The statement also wished Obama, Trump and the American people a happy new year and invited “all the children of American diplomats accredited in Russia to the new year and Christmas Tree in the Kremlin”.
Earlier, Lavrov had suggested that Russia would cut off use of a warehouse building in Moscow and an embassy dacha on the outskirts of the Russian capital. Putin said this would not happen, at least over the new year period.
US intelligence services believe Russia ordered cyber-attacks on the Democratic National Committee, Hillary Clinton’s campaign and other political organisations, in an attempt to influence the election in favour of the Republican candidate, Donald Trump.
The US move, announced on Thursday, involved the sanctioning of Russia’s GRU and FSB intelligence services, individuals and companies linked to them, and the expulsion of 35 Russian diplomats the US believes are engaging in espionage. They were given 72 hours to leave the country.

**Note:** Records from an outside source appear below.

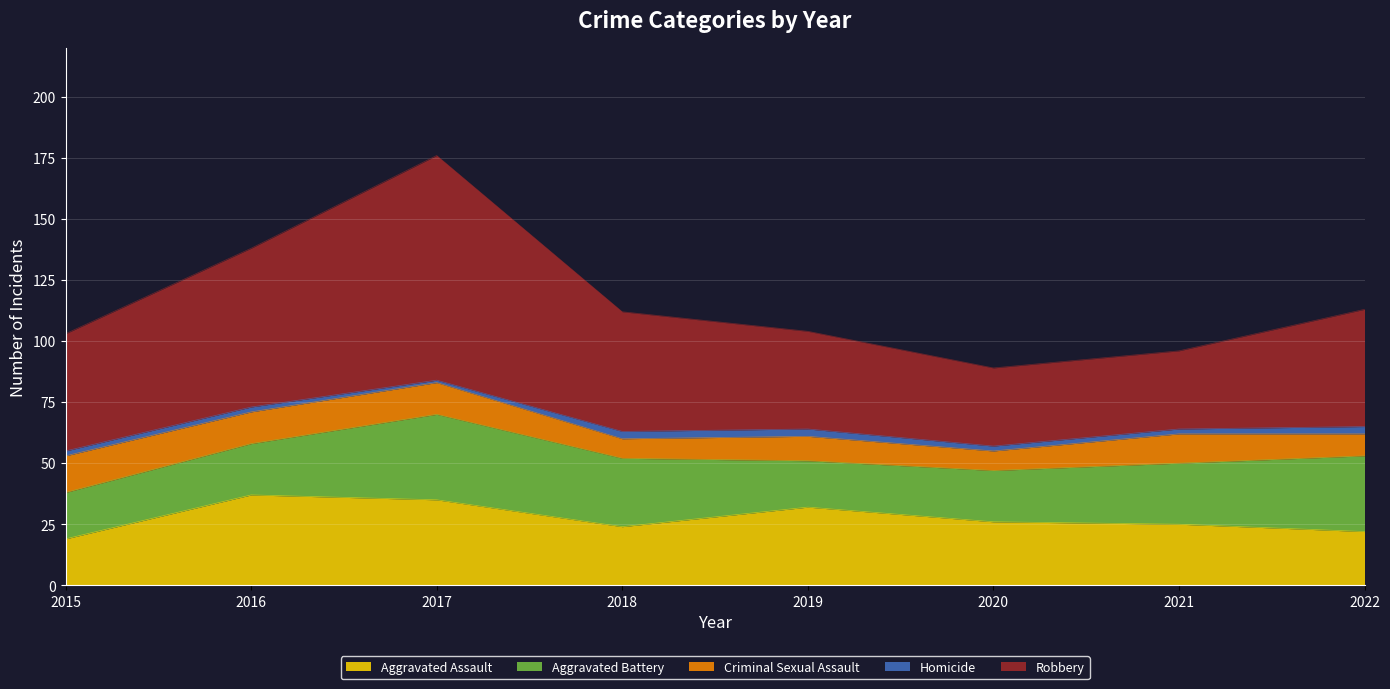

Reading right to left, list all the values displayed in this chart.

Aggravated Assault: 22	25	26	32	24	35	37	19
Aggravated Battery: 31	25	21	19	28	35	21	19
Criminal Sexual Assault: 9	12	8	10	8	13	13	15
Homicide: 3	2	2	3	3	1	2	2
Robbery: 48	32	32	40	49	92	65	48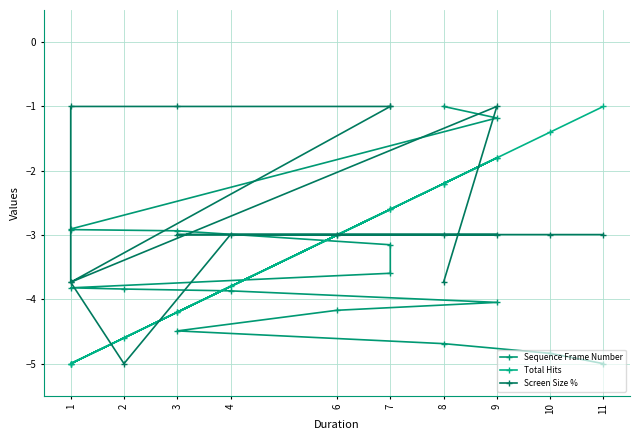

Is the value of Total Hits at 8 greater than the value of Screen Size % at 9?

Yes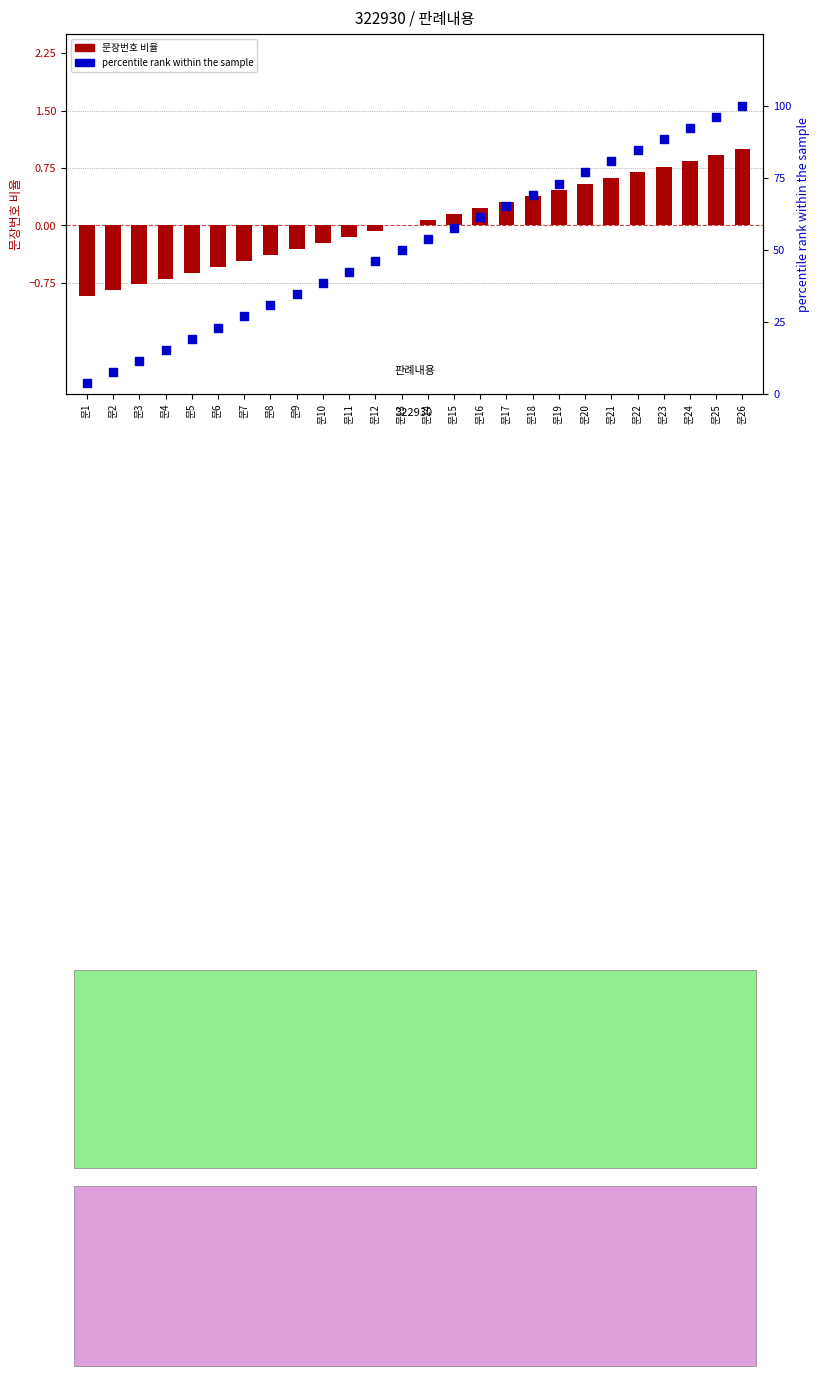

At how many categories does at least one series exceed 90?

3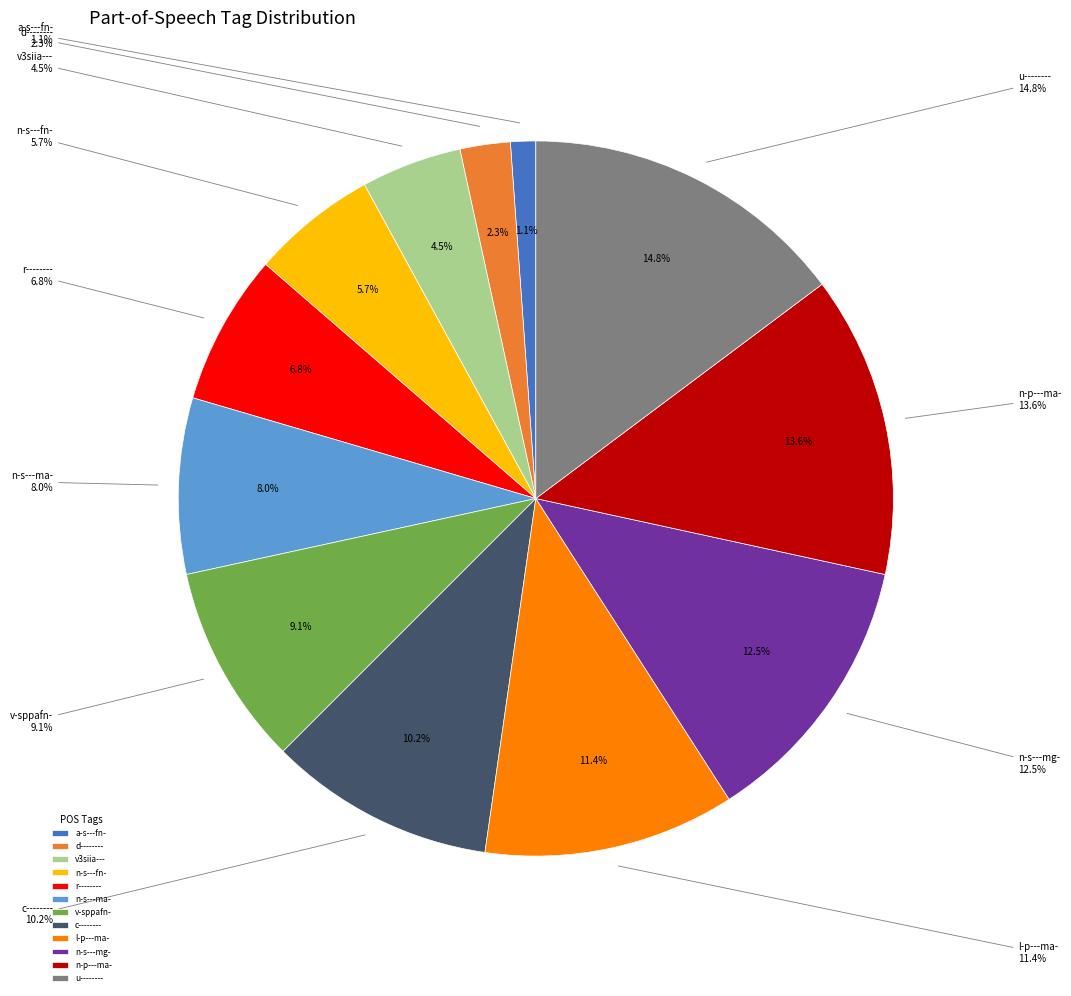

Does any single category account for the majority?

No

Obama said Americans should “be alarmed by Russia’s actions”. He added that more actions would be taken, “some of which will not be publicised”.
Diplomatic expulsions are normally met with reciprocal action. In 2001, the George W Bush administration kicked out 51 Russian diplomats it said were spies. Russia responded by telling 50 US diplomats to leave Russia.
Russia, which has repeatedly denied the hacking allegations, reacted furiously to Obama’s measures.
Overnight, foreign ministry spokeswoman Maria Zakharova launched a stinging attack on the outgoing US administration, writing on Facebook: “The people who have spent eight years in the White House are not an administration, they are a group of foreign policy losers, embittered and short-sighted. Today, Obama officially proved this.”
Konstantin Kosachev, chairman of the international affairs committee in the upper house of the Russian parliament, was quoted by the RIA news agency as saying the US move represented “the death throes of political corpses”.
The Twitter feed of the Russian embassy in London, meanwhile, called the Obama administration “hapless” and attached a picture of a duck with the word “lame” emblazoned across it.
A Russian diplomatic source told Interfax that the US move was “completely unexpected” and many of the diplomats had been preparing to celebrate New Year’s Eve, the biggest Russian holiday. Many were struggling to find tickets back to Russia, as planes were full because of the holiday season, the source said.
On Thursday, Trump, who has previously dismissed reports of Russian interference in the election, said: “It’s time for our country to move on to bigger and better things.”